** start of Given information **

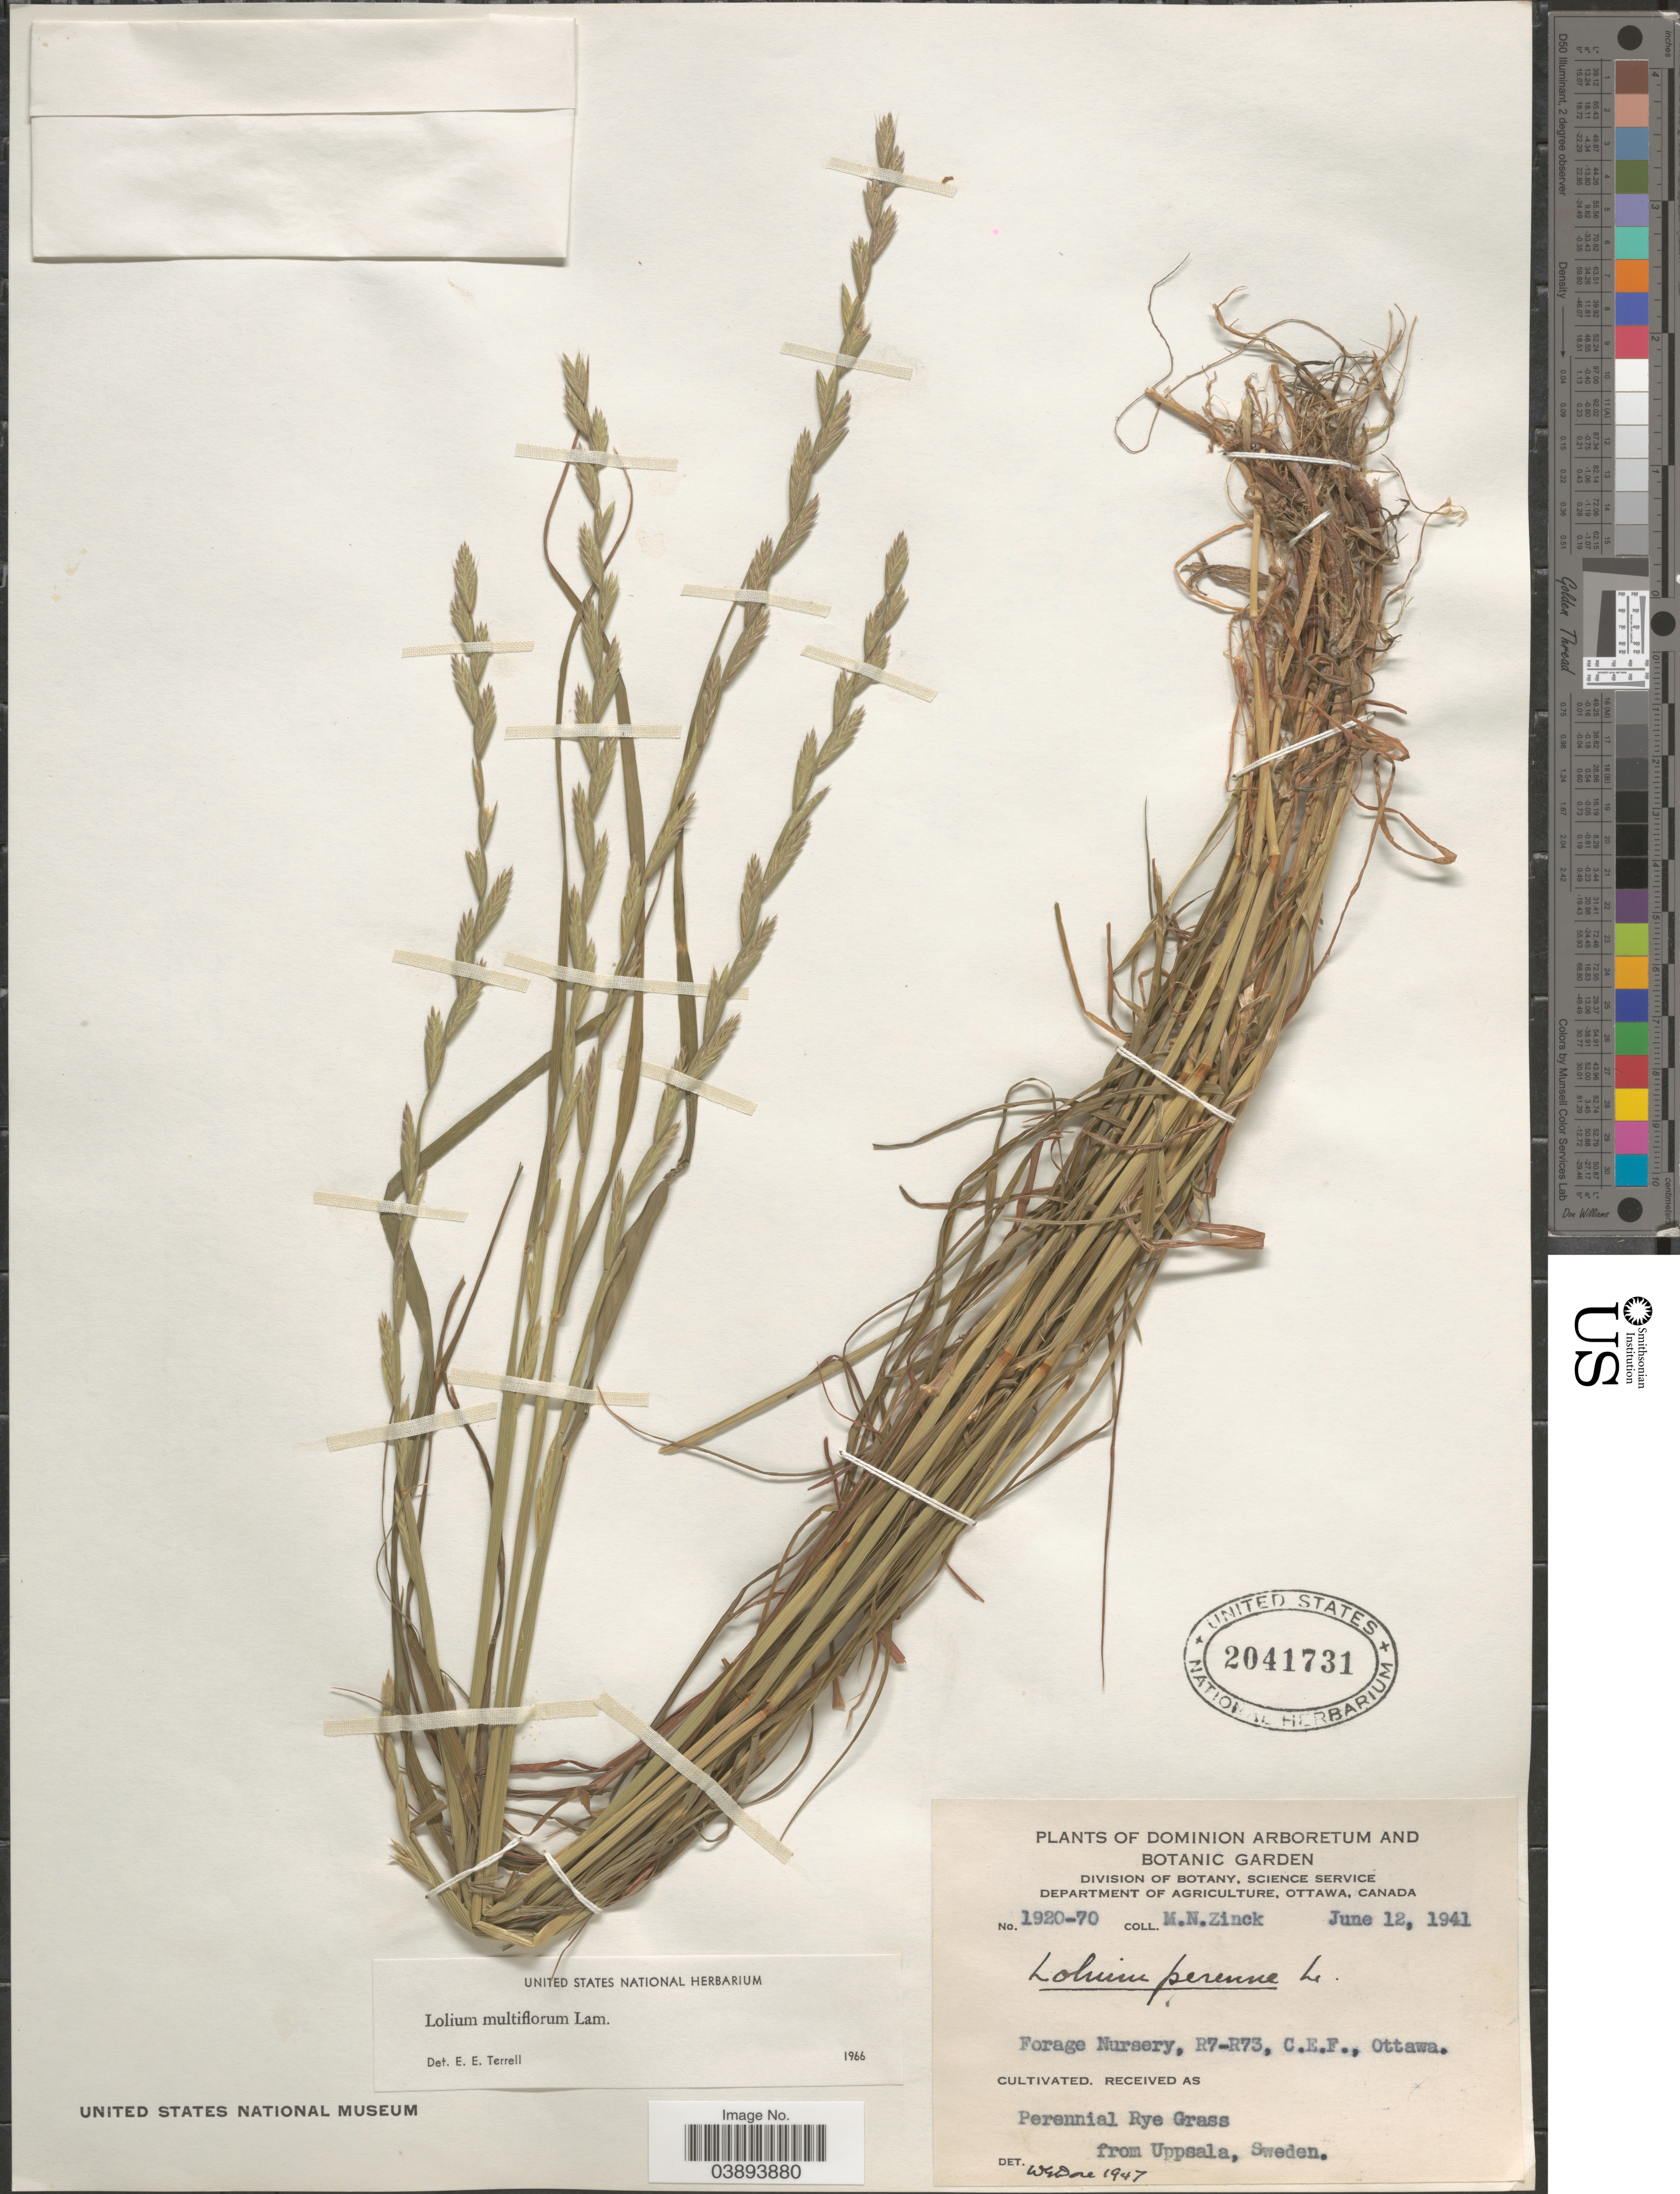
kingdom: Plantae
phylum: Tracheophyta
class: Liliopsida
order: Poales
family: Poaceae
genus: Lolium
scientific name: Lolium perenne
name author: L.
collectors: M. Zinck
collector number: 1920-70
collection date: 1941-06-12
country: Canada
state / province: Ontario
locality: Dominion Arboretum and Botanic Garden. Forage Nursery, R7-R73, C.E.F., Ottawa.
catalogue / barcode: US 2041731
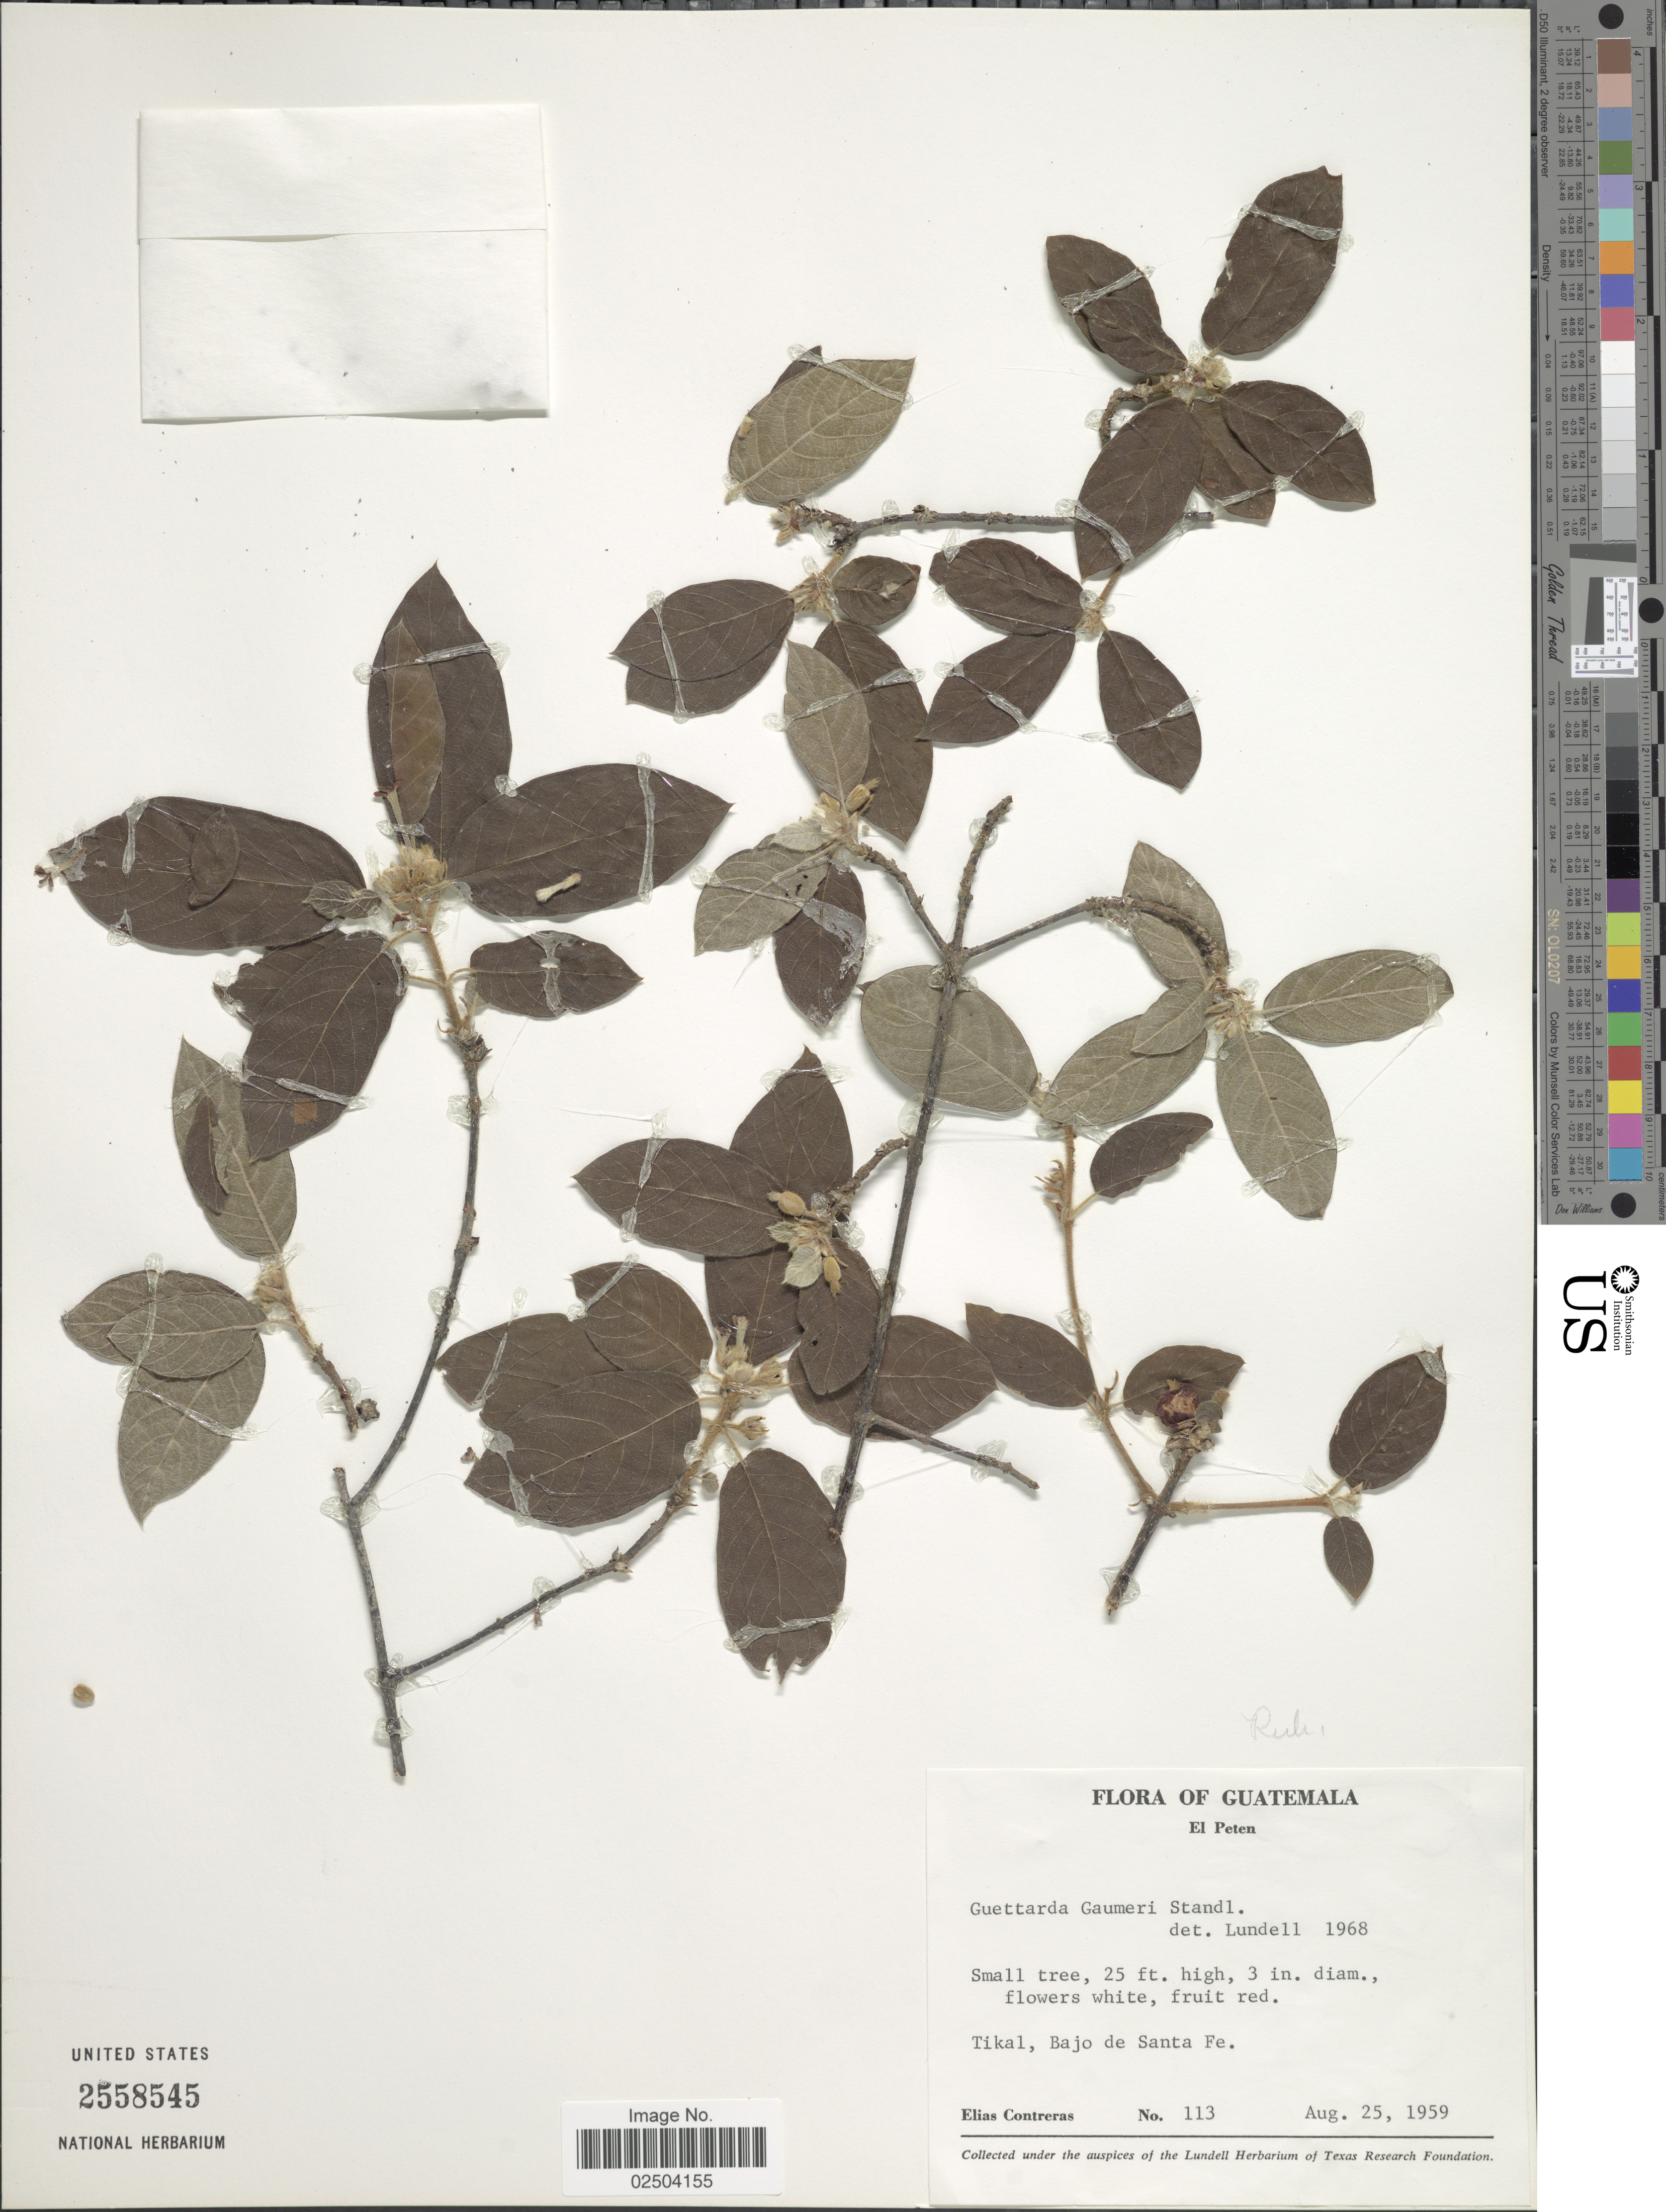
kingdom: Plantae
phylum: Tracheophyta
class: Magnoliopsida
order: Gentianales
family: Rubiaceae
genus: Guettarda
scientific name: Guettarda gaumeri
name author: Standl.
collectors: E. Contreras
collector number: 113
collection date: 1959-08-25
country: Guatemala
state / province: El Petén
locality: Tikal, Bajo de Santa Fe.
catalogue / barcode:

** end of Given information **

**Exercise details:**
Copy out every line of the records above word for word. Leave the pictures out.

**Answer below:**
kingdom: Plantae
phylum: Tracheophyta
class: Liliopsida
order: Poales
family: Poaceae
genus: Lolium
scientific name: Lolium perenne
name author: L.
collectors: M. Zinck
collector number: 1920-70
collection date: 1941-06-12
country: Canada
state / province: Ontario
locality: Dominion Arboretum and Botanic Garden. Forage Nursery, R7-R73, C.E.F., Ottawa.
catalogue / barcode: US 2041731
kingdom: Plantae
phylum: Tracheophyta
class: Magnoliopsida
order: Gentianales
family: Rubiaceae
genus: Guettarda
scientific name: Guettarda gaumeri
name author: Standl.
collectors: E. Contreras
collector number: 113
collection date: 1959-08-25
country: Guatemala
state / province: El Petén
locality: Tikal, Bajo de Santa Fe.
catalogue / barcode:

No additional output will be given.